Nikon Coolpix S3000

At less than 18mm wide, the Coolpix S3000 is a super-slim camera, and its metal body comes in a choice of seven colours. You get a pretty decent spec for the price, including a 12Mp CCD and 4x optical zoom (27-108mm), plus four anti-blur systems - which, at this price point, means high ISO and digital systems rather than optical. There are also smile and blink detection systems, plus subject tracking. A nice touch is a choice of AC or USB charging, and battery life is rated good for 220 frames. Colour reproduction was good, but a number of shots suffered from slight softness and overexposure.
COMMENTS
Big MP
Unfortunately it's consumers and retail in the UK driving for more MP as it's a simple quantative number that people use as a more == better comparison. Other markets do not care so much about it. The vendors are just repsonding to market demand.
Until consumers get educated and demand better image quality then it will stay this way. Image quality is hard to compare though.
Ah the MP race...
So long as the numbers keep rising the punters keep paying. You whack up the MP but fit these things will shonky pinhole lenses. Everyone whacks up the quality settings and wonders why there is grain and noise and the clarity is not so great. No viewefinders, so a nice bright sunny day when you are most likely to use these and you can see precisely bugger all in the screen while you're shooting!
The other thing is these camera produce huge resolution pictures, so as soon as you offload the pictures, you end up constantly clicking sharpen and denoise filters in your favourite software and reducing the resolution to get something half decent that doesn't make you wince when you see a nice single colour area iike a solid blue sky.
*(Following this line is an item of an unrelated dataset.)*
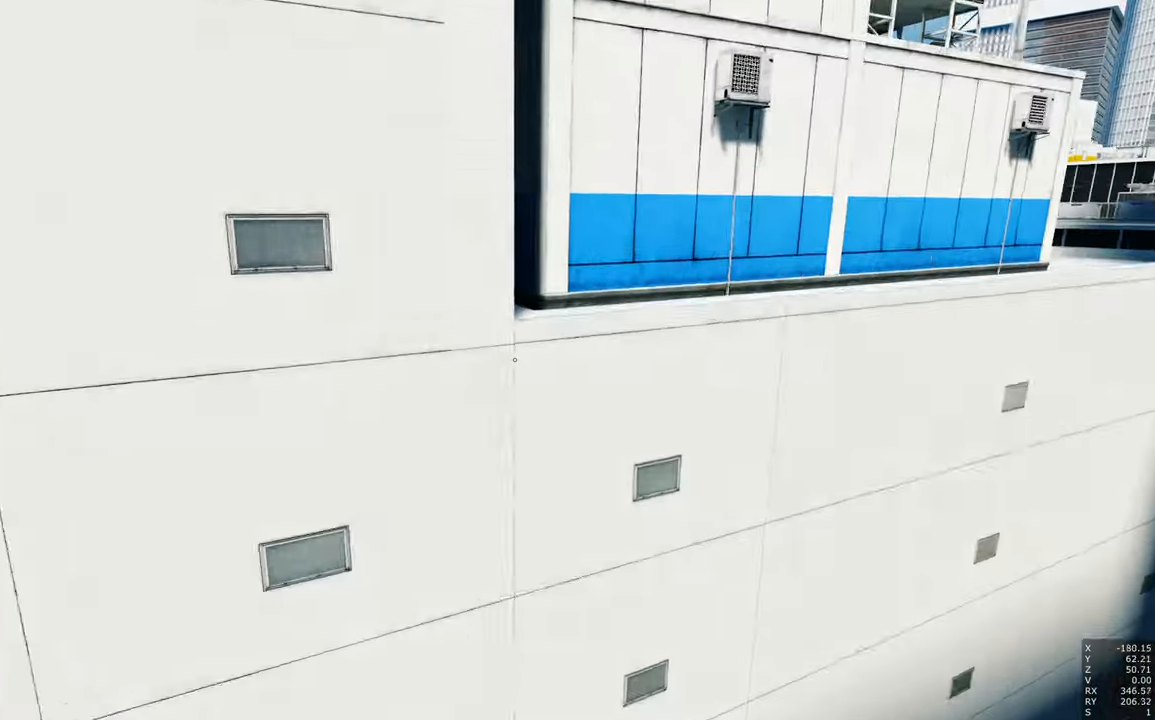
{"keys": ["w"], "mouse": [], "events": [[250, "w", "up"], [466, "w", "down"]]}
Just like all other industries, numbers make good PR and help shift units, so on the race goes!
Give me a Nikon D2X anyday, might be long in the tooth now but still knocks out pukka shot!
Wrong priorities!
These 14MP resolutions have gotten ridiculous at the consumer level. It's disappointing that engineers from all brands are focusing so much energy on this non-problem.
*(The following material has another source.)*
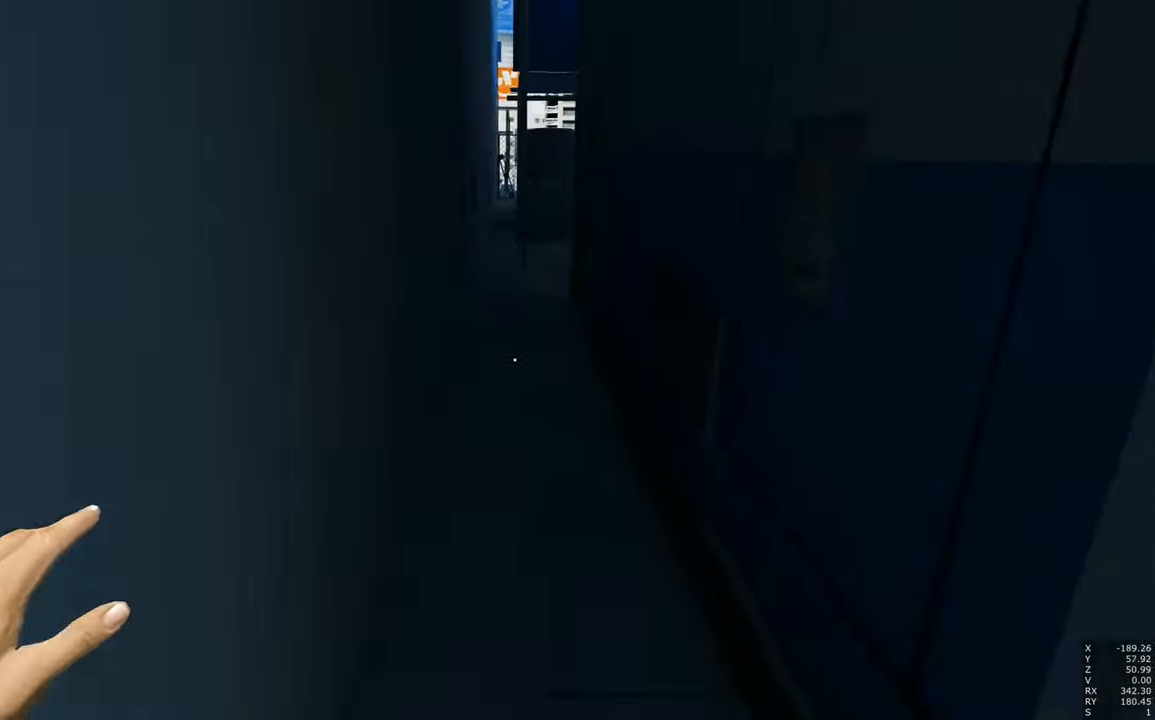
{"keys": [], "mouse": [], "events": [[116, "w", "up"]]}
For regular use, I don't find it necessary to go above half that, and frequently use lower resolutions just to reduce storage.
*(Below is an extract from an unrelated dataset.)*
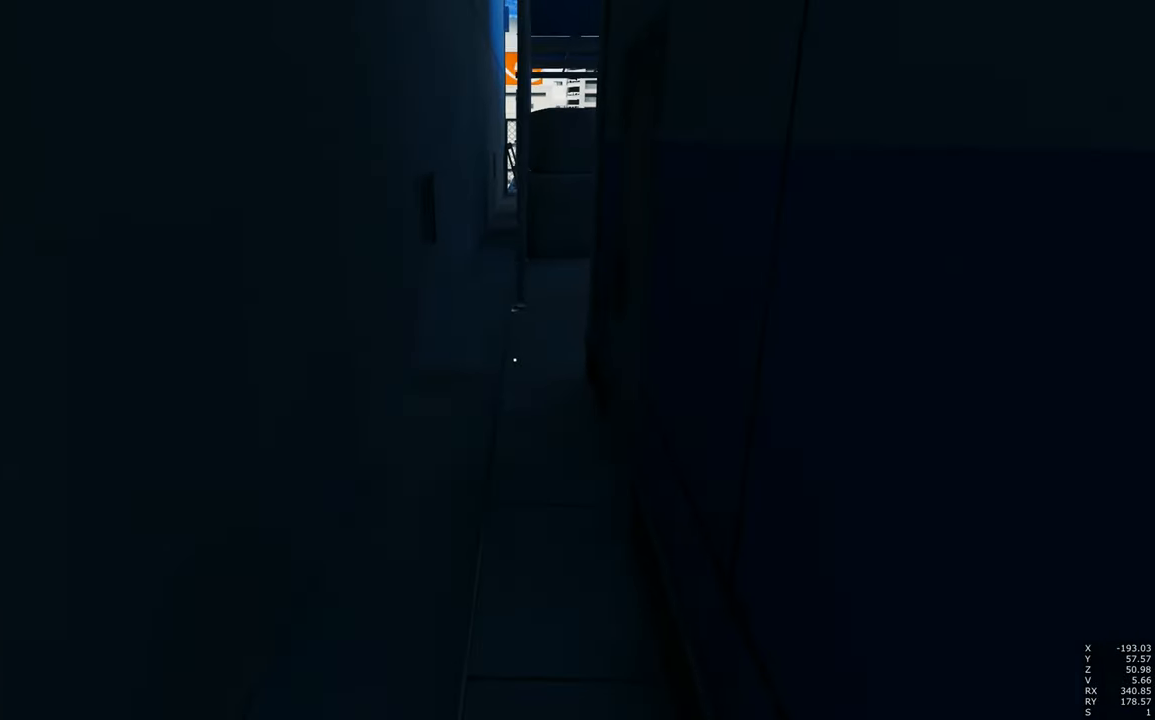
{"keys": ["a", "w"], "mouse": [], "events": [[416, "a", "down"], [466, "w", "down"]]}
All things being equal, it would not be so bad, however engineering is always about striking a balance between competing goals. The high resolution comes at the cost of graininess, higher processor requirements, more battery power, slower shutter speed. At this point, all of those are more important to me than the resolution.
The main flaw I find with all consumer cameras I've tried is terrible graininess at the high ISO settings required to prevent hand held night/indoor shots from blurring. It's a real shame to resort to grainy high ISO modes at museums that, understandably, only permit no-flash photography.
Reducing graininess should be engineering priority #1 for the sensors.
Why use percentages...?
Seriously guys, why the hell bother using a scale with 101 discrete options if you're only going to use 3 of them?
Were the four cameras rated at 80% really identically good? Or the three at 75%? or the three at 70%?
untitled
What happened to the round-up page? If you are going to split an article like this over ten pages so that it is impossible to just scroll between them, you could at least devote one page to a quick summary/comparison of them all.